▶ [Source document]:

************

Issue "zero" is whether your MC is able to correctly represent the dynamics you've chosen for your assets. If you implement your MC properly, by construction it should converge in distribution to the postulated dynamics. No bias there. Variance yes potentially, because of discretisation, but no systematic bias.

Issue one is whether your postulated asset dynamics make sense for the problem at hand. If you're pricing barrier options then at a minimum you should make sure your asset dynamics include skew, and perhaps stochastic volatility. Then you will need to come up with a reasonable codependence structure between the assets (likely a copula in this case, perhaps something else).

Issue two, once the dynamics are sorted, is whether your MC engine is able to correctly price your payoff in a theoretical sense. Now, if your barrier is purely European, then you only need distribution at maturity and you should be all set (remember you will still have variance but should have no systematic bias). If your barrier is continuous, then you're essentially screwed (from a theoretical perspective) because no matter what you do, you will only be able to represent discrete versions of your basket process -possibly augmented with Brownian bridge or other relevant technical device- but not an exact continuous process, only some approximation.

Issue three is accounting for practical trading and hedging considerations. In reality the dynamics you've chosen and the assumptions underpinning the model will never be "reality". Asset prices jump around, liquidity is not infinite, markets do not open continuously and so on. There is definitely bias there, but it's not MC specific. In barrier options, payoff discontinuities around the barrier make hedging tricky and prices reflect dealers' "adjustments" for that.

************

▶ [Dataset records]:
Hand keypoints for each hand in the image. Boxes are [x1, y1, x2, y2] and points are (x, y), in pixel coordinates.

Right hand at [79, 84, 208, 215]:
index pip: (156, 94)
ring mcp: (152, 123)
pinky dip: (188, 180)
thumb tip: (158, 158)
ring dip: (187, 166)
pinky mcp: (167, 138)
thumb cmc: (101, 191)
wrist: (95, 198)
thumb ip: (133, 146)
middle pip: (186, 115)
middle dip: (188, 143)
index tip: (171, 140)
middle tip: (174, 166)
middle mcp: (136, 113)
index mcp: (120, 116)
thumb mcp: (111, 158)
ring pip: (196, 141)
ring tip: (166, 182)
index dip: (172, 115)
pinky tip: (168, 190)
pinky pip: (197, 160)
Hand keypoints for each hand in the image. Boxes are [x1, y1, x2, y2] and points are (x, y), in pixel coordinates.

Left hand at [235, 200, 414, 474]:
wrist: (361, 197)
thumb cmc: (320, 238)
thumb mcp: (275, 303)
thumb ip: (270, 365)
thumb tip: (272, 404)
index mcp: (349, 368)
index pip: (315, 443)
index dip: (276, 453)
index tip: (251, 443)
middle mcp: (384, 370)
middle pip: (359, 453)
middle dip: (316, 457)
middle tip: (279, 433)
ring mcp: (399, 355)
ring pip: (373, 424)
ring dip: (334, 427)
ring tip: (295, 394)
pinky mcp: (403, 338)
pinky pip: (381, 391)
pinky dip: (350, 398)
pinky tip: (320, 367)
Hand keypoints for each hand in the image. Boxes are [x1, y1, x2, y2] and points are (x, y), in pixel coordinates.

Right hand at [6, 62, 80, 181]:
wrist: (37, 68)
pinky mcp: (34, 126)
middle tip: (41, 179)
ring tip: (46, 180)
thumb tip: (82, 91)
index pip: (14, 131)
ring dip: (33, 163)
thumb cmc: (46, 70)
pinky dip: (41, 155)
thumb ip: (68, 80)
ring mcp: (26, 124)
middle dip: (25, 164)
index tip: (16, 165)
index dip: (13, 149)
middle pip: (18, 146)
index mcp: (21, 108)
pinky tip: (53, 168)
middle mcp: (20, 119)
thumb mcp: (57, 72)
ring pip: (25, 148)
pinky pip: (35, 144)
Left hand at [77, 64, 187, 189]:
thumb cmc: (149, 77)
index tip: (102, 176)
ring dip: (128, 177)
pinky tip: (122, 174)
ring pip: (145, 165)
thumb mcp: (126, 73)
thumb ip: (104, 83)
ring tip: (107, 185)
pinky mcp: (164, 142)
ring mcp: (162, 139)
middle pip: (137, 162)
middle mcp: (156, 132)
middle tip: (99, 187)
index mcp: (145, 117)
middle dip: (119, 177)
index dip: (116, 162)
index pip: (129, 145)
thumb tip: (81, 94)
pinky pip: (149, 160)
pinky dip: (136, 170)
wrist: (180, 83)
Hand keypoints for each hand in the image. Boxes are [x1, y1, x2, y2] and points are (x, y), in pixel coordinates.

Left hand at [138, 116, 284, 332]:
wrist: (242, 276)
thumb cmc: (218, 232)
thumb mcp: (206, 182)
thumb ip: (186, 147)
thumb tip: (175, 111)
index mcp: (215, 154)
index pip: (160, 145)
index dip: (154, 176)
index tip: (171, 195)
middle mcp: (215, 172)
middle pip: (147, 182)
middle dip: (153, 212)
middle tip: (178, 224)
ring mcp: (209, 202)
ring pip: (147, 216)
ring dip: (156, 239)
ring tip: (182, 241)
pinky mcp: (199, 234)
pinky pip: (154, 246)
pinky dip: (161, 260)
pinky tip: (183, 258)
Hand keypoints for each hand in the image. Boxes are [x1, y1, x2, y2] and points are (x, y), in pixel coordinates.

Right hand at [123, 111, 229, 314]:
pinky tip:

************

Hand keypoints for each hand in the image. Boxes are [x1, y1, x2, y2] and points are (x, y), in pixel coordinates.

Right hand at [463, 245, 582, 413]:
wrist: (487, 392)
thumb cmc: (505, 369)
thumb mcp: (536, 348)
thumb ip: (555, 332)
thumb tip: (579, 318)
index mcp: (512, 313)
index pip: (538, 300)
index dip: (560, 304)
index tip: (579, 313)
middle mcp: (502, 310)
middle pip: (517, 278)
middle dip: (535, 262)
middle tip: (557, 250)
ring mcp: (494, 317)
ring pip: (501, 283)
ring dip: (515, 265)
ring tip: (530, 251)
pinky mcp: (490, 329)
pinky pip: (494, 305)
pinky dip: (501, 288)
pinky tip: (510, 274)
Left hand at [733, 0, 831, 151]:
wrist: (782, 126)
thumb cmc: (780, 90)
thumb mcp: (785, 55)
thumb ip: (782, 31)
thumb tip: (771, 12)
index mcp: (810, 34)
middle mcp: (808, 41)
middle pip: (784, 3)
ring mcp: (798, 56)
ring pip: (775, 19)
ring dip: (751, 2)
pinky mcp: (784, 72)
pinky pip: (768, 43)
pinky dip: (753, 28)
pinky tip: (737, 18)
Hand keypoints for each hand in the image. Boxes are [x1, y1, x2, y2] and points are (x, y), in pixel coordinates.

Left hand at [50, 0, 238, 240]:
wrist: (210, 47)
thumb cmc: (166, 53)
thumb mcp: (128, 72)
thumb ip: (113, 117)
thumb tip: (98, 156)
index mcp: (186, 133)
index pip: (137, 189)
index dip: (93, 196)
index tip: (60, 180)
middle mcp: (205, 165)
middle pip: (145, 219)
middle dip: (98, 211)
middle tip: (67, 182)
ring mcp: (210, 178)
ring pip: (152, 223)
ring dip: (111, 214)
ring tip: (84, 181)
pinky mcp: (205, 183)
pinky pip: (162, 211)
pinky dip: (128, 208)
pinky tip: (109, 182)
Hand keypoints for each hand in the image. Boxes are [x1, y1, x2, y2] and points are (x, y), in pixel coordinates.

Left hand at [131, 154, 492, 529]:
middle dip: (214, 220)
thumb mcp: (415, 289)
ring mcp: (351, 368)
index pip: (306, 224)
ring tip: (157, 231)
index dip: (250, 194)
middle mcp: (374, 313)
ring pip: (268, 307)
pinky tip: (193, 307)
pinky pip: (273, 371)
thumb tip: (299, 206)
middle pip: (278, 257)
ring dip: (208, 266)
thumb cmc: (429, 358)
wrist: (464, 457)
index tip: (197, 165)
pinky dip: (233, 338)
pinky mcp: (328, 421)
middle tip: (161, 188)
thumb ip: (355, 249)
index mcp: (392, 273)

************

▶ [Requirement 1]:
Name every numbered issue raised in the passage on Monte Carlo pricing of barrier options, with a short statement of what each one concerns.
▶ [Requirement 2]:
Carry on the passage on Monte Carlo pricing of barrier options, picking up after its final sentence.

▶ [Answer space 1]:
- Issue zero: whether the MC is able to correctly represent the dynamics chosen for the assets.
- Issue one: whether the postulated asset dynamics make sense for the problem at hand.
- Issue two: whether the MC engine is able to correctly price the payoff in a theoretical sense.
- Issue three: accounting for practical trading and hedging considerations.

▶ [Answer space 2]:
Actual option prices reflect these possible sources of bias, and no matter how sophisticated your model is, if you don't calibrate it to actual prices of something "relevant to" the actual instrument you are trading i.e. that you will use to hedge and that is demonstrably effective as a hedge, you may end up in trouble. This is why calibration is very important: because it tells you what to add or subtract from your model price to account for bias. You need to calibrate your model (ideally using your MC engine rather than another model implementing your dynamics, say PDE) to market observables relevant to the task at hand. For example vanilla option prices of various maturities and strikes on each asset, ideally other barrier prices if available (probably not).

If you don't have anything to calibrate to, no plausible hedge instruments, then the best tool at your disposal is that old friend the fat margin.